4.      Bagaimana peranan bahasa dalam pengembangan dakwah ?
C.    Tujuan
Tujuan dari pembuatan makalah ini, yaitu
1.      Untuk  mengetahui tentang bahasa
2.      Untuk mengetahui tentang agama
3.      Untuk mendeskripsikan hubungan antara bahasa dan agama
4.      Untuk mendeskripsikan peranan bahasa dalam pengembangan dakwah

BAB II
PEMBAHASAN
A.    Bahasa
Bahasa meupakan alat komunikasi yang digunakan manusia untuk berinteraksi dengan sesamanya. Dengan menguasai bahasa, maka manusia dapat mengetahui dunia dan memperoleh pengetahuan yang belum pernah terpikir dan terbayangkan sebelumnya. Bahasa sebagai alat komunikasi dapat dilakukan secara lisan dan tulis.

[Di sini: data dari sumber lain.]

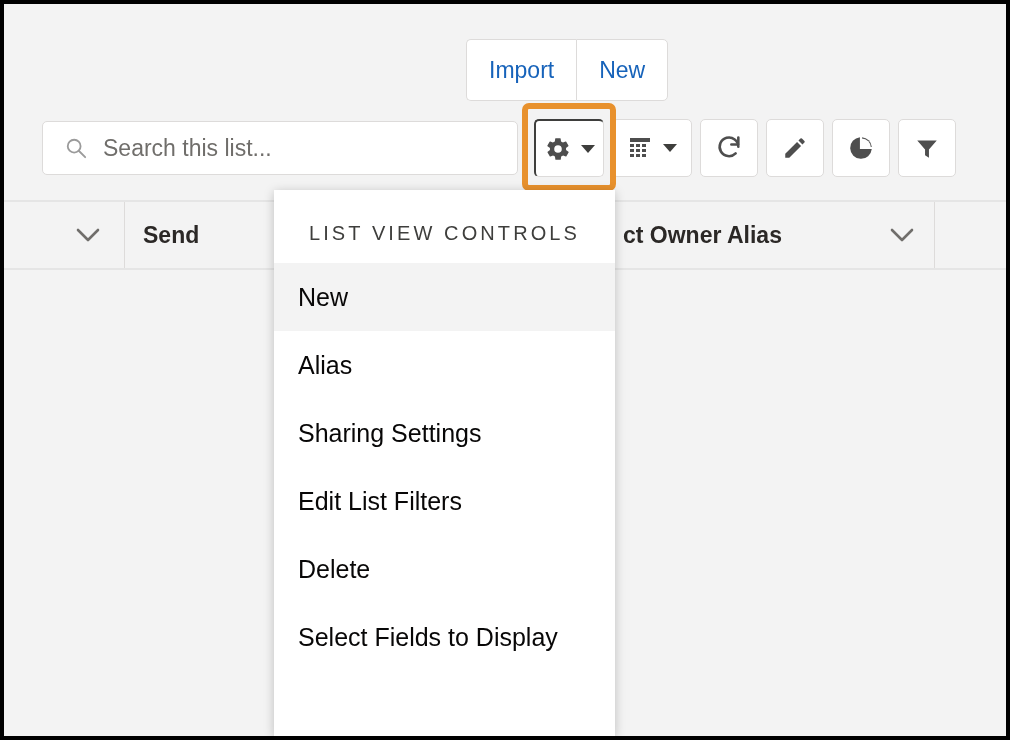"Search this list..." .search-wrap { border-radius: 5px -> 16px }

Menurut KBBI (Kamus Besar Bahasa Indonesia), bahasa adalah sistem lambang bunyi yang arbiter, yan dipergunakan oleh sekelompok masyarakat untuk bekerjasama, berinteraksi, dan mengidentifikasikan diri. Menurut sumber dari Wilkipedia, bahasa adalah alat atau perwujudan budaya yang digunakan manusia untuk saling berkomunikasi atau berhubungan, baik lewat tulisan, lisan atau kemauan kepada lawan bicaranya atau orang lain. Melalui bahasa, manusia dapat menyesuaikan diri dengan adapt istiadat, tingkah laku, tata karma masyarakat, dan sekaligus mudah membaurkan dirinya dengan segala bentuk masyarakat.
Fodor (1974) mengatakan bahwa bahasa adalah sistem simbol dan tanda. Yang dimaksud dengan sistem simbol adalah hubungan simbol dengan makna yang bersifat konvensional. Sedangkan yang dimaksud dengan sistem tanda adalah bahwa hubungan tanda dan makna bukan konvensional tetapi ditentukan oleh sifat atau ciri tertentu yang dimiliki benda atau situasi yang dimaksud.

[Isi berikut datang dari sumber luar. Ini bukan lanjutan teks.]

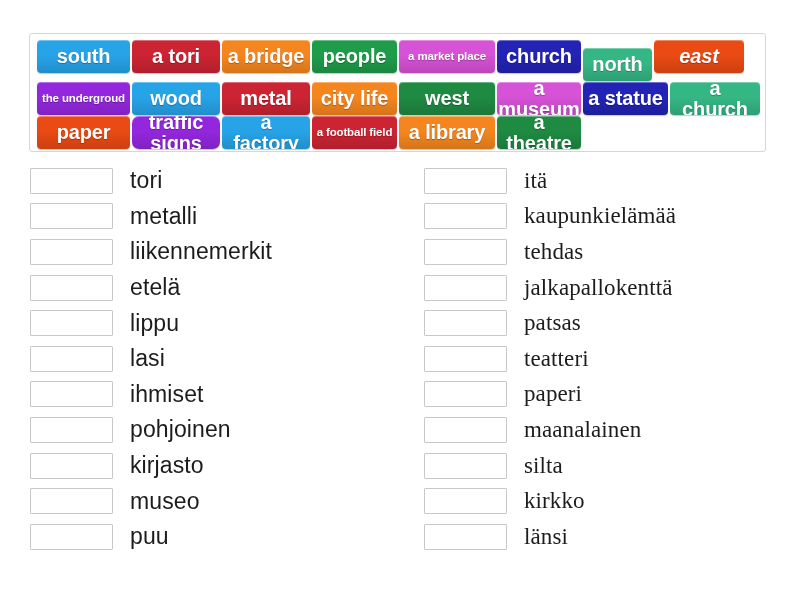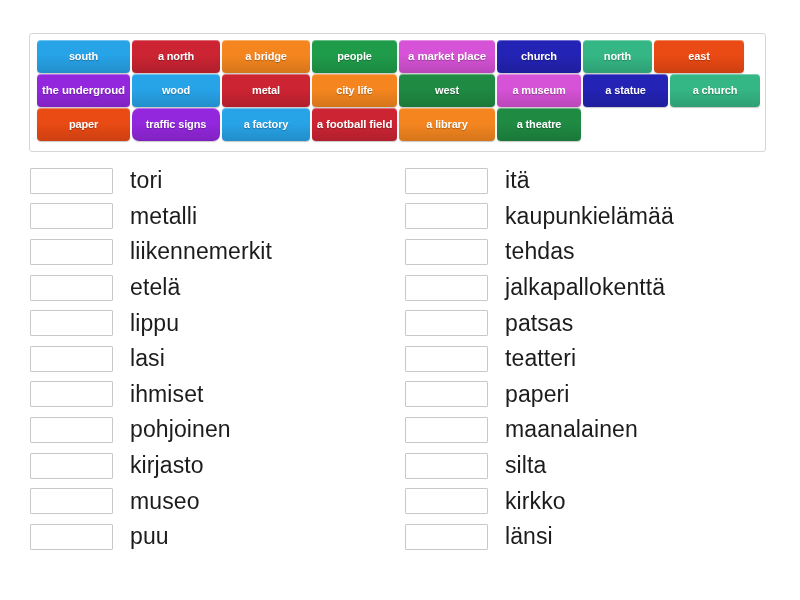"south" .tile { font-size: 11px -> 20px }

Dari defenisi di atsa maka dapat disimpulkan bahwa bahasa adalah alat untuk berkomunikasi melalui lisan (bahsa primer) dan tulisan (bahasa sekunder). Berkomunikasi melalui lisan (dihasilkan oleh alat ucap manusia), yaitu dalam bentuk symbol bunyi, dimana setiap simbol bunyi memiliki cirri khas tersendiri. Suatu simbol bisa terdengar sama di telinga kita tapi memiliki makna yang sangat jauh berbeda. Misalnya kata ’sarang’ dalam bahasa Korea artinya cinta, sedangkan dalam bahasa Indonesia artinya kandang atau tempat. Tulisan adalah susunan dari simbol (huruf) yang dirangkai menjadi kata bermakna dan dituliskan. Bahasa lisan lebih ekspresif di mana mimik, intonasi, dan gerakan tubuh dapat bercampur menjadi satu untuk mendukung komunikasi yang dilakukan. Lidah setajam pisau / silet oleh karena itu sebaiknya dalam berkata-kata sebaiknya tidak sembarangan dan menghargai serta menghormati lawan bicara / target komunikasi.
B.     Agama
Menurut Wikipedia, agama adalah sebuah koleksi terorganisir dari kepercayaan, sistem budaya, dan pandangan dunia yang menghubungkan manusia dengan tatanan/perintah dari kehidupan. Banyak agama memiliki narasi, simbol, dan sejarah suci yang dimaksudkan untuk menjelaskan makna hidup dan / atau menjelaskan asal usul kehidupan atau alam semesta. Dari keyakinan mereka tentang kosmos dan sifat manusia, orang memperoleh moralitas, etika, hukum agama atau gaya hidup yang disukai. Menurut beberapa perkiraan, ada sekitar 4.200 agama di dunia.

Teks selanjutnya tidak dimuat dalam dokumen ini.